Bağışıklık sistemi hücrelerini artıran A vitamini kaynağı havuç, balkabağı, brokoli, domates, ıspanak, yumurta, marul hücre duvarlarına bariyer çeken E vitamini zengini fındık, badem, yer fıstığı, ceviz, zeytinyağı, hindistancevizi yağı beslenmede yer almalıdır. Vücudun enfeksiyonlarla savaşta imha ekibi A, C ve E vitaminleri, selenyum ve çinko mineralidir.
Enfeksiyon geçirildiği dönemlerde, protein kaynaklarının yeterli tüketilmesi, vücutta oluşan yıkımın yapıma çevrilmesinde etkili olur. Süt, yoğurt, kefir, ayran, peynir, yumurta, et, tavuk ve balık gibi gıdalar proteinin en iyi kaynaklarıdır.
Omega-3 bağışıklığı düzenleyici ve destekleyici özelliğe sahiptir. Balık, ceviz, keten tohumu, avokado ve semizotu omega – 3 açısından zengin kaynaklardır. Dolayısıyla haftada 2-3 gün balık tüketimi günlük Omega-3 gereksinimini karşılayacaktır. Eğer tüketilemiyorsa, takviye şeklinde alınmalıdır.
Düşük D vitaminine sahip olan kişilerin bağışıklık sistemi daha zayıf olup daha sık hastalıklara yakalanır. D vitamininin en iyi kaynağı güneş olmakla beraber, gün ışığında öğle saatlerinde 30 dakika güneşlenmek ve D vitamininden zengin olan somon, yumurta ve sütü beslenme programında bulundurmak bağışıklık sistemini güçlendirir.
Probiyotiklerin yani yararlı bakterilerin insan sağlığı üzerindeki etki mekanizmaları saymakla bitmez. Sindirim sistemi ve bağırsaklar için faydalı olduğunu bildiğimiz bu dost bakterilerin bağışıklık sistemimizin güçlenmesinde de oldukça etkilidir. Probiyotiklerden zengin besinler; ev yapımı turşu, yoğurt, kefir, peynir, elma sirkesi gibi besinlerdir.

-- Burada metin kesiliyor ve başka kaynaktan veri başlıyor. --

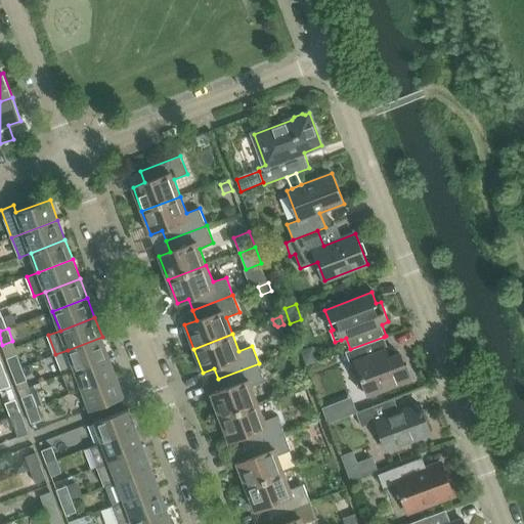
[(63,375),(110,356),(102,337),(68,350),(75,369),(63,374),(63,375)]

Yaşam kaynağımız su, Bağışıklık sistemimiz başta olmak üzere vücuttaki toksin atımını hızlandırmak ve metabolizmamızın çalışması için önemlidir. Günlük en az 10-12 su bardak su içilmelidir.
Uyku sağlıklı bir hayatın gereklerindendir. Doğru zamanda ve yeterli uyku mental ve fiziksel sağlığı korur. Yapılan araştırmalar düzensiz uykunun bağışıklık sistemini düşürdüğünü göstermiştir. Düzenli ve kaliteli uykuya özen gösterilmelidir ( günde 6-8 saat)
Vücudun savunma sistemini zayıflatan hamur işleri, yağda kızarmış besinler ve ağır tatlılardan uzak durulmalı; stres, aşırı alkol alımı, sigara kullanımı, uykusuzluk, yorgunluk, yeterli güneşlenmemek ve hareketsizlikten kaçınılmalıdır.